L’investissement dans l’éducation est considéré aussi comme un moyen efficace pour augmenter les gains de productivité agricole. En effet en instruisant la population rurale, la main d’œuvre agricole quitte le milieu rural et participe ainsi à l’amélioration de la productivité du travail. De plus, grâce à l’éducation et aux formations professionnelles, les travailleurs agricoles sont plus formés et aptes à pratiquer toutes les opérations agricoles de manière plus efficace et plus efficiente.
Quant aux infrastructures, plusieurs études ont montré l’importance des infrastructures rurales et des réseaux routiers comme moteur de croissance économique globale dans les zones rurales (Mogues, 2011). En effet, elles permettent de développer les chaînes de valeurs agricoles, d’assurer le stockage et le transport des denrées alimentaires, de s’approvisionner auprès des marchés des intrants et de faciliter l’accès aux marchés des produits. Compte tenu de la nature délicate des produits agricoles (produits périssables et difficilement stockables), l’électrification, les chaînes de froids, les routes, les bâtiments de stockages et les usines de transformation sont des éléments nécessaires pour le développement des chaînes de valeur en Afrique.
Conscients de l’importance de l’investissement public dans l’agriculture et en vue de concrétiser leur engagement envers le développement du secteur agricole, les Etats africains lors de la réunion de l’Union Africaine tenue à Maputo en 2003, ont décidé de porter la part des dépenses publiques allouées à l’agriculture à 10 % de leurs ressources budgétaires dans un délai de 5 ans. Cette décision vient appuyer la volonté des gouvernements africains de développer le secteur agricole en vue d’améliorer la productivité agricole, assurer la sécurité alimentaire et garantir une croissance économique durable et soutenue. A cette occasion, plusieurs déclarations et décisions ont été prises dans de nombreux sommets à savoir :
- La déclaration de Syrte de 2004 sur les défis de mise en œuvre d’une politique de développement intégré et durable de l’agriculture et des ressources en eau ;
- La décision de 2007 lors du sommet spécial d’Abuja sur les engrais ;
- La décision de 2007 d’Abuja sur la sécurité alimentaire en Afrique ;
- La déclaration de Syrte de 2009 sur l’investissement agricole pour la croissance économique et la sécurité alimentaire ;
- La déclaration de Malabo en 2014 sur la croissance et la transformation accélérée et de meilleures conditions de vie.

** LIGNES PRÉSENTÉES **
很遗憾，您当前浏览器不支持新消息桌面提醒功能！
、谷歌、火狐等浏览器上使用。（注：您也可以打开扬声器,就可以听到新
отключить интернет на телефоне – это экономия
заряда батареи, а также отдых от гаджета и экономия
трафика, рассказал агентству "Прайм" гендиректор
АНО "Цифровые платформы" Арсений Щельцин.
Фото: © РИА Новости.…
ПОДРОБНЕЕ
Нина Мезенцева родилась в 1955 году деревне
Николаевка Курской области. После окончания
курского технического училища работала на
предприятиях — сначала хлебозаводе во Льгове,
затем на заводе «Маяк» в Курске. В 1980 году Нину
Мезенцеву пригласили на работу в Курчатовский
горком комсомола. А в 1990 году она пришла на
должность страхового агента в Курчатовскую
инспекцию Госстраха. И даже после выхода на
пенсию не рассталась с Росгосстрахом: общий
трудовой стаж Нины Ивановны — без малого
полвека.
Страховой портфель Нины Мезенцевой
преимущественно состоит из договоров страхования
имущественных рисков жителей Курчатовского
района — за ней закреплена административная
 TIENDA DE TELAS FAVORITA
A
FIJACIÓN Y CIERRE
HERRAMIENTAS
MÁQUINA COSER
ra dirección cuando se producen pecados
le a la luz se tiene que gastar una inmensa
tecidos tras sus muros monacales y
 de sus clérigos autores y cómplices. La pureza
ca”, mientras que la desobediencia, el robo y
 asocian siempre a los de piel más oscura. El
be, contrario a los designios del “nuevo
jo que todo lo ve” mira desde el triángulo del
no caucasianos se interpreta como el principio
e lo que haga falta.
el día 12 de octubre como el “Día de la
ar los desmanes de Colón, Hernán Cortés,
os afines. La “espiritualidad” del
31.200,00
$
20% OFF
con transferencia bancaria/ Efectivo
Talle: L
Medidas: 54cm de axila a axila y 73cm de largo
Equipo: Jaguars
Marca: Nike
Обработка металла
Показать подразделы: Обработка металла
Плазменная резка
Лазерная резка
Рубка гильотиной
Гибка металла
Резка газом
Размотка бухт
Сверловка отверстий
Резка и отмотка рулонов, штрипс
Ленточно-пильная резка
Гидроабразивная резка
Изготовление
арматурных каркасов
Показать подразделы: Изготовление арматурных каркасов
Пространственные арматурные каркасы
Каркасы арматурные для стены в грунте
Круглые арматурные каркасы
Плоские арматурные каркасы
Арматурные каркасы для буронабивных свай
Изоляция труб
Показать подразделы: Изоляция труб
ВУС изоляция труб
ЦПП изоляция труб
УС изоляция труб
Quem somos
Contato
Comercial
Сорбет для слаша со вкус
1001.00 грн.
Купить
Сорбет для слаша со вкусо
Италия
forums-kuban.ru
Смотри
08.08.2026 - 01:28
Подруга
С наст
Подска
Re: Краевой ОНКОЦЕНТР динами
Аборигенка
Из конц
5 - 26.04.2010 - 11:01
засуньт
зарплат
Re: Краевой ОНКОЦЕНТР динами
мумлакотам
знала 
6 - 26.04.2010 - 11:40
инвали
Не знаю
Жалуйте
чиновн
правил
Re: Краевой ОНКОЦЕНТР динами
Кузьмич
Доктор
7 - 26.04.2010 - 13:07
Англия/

** CONSIGNE 1 **
Répondez brièvement aux questions suivantes d'après le texte d'étude :
(a) Dans quelle ville s'est tenue la réunion de l'Union Africaine de 2003 ?
(b) Quelle part de leurs ressources budgétaires les Etats africains ont-ils décidé d'allouer à l'agriculture, et dans quel délai ?
(c) Sur quoi porte la décision de 2007 prise lors du sommet spécial d'Abuja ?
** CONSIGNE 2 **
Résumez le texte d'étude en deux phrases.
Les lignes ne sont pas nécessaires ici.

** RÉPONSE ATTENDUE 1 **
(a) Maputo.
(b) 10 % de leurs ressources budgétaires, dans un délai de 5 ans.
(c) Les engrais.

** RÉPONSE ATTENDUE 2 **
L'éducation et les infrastructures rurales sont présentées comme des leviers de la productivité agricole et de la croissance économique dans les zones rurales, les infrastructures étant nécessaires au développement des chaînes de valeur en Afrique. Lors de la réunion de l'Union Africaine tenue à Maputo en 2003, les Etats africains ont décidé de porter à 10 % de leurs ressources budgétaires la part des dépenses publiques allouées à l'agriculture dans un délai de 5 ans, puis plusieurs déclarations et décisions ont été adoptées lors de sommets entre 2004 et 2014.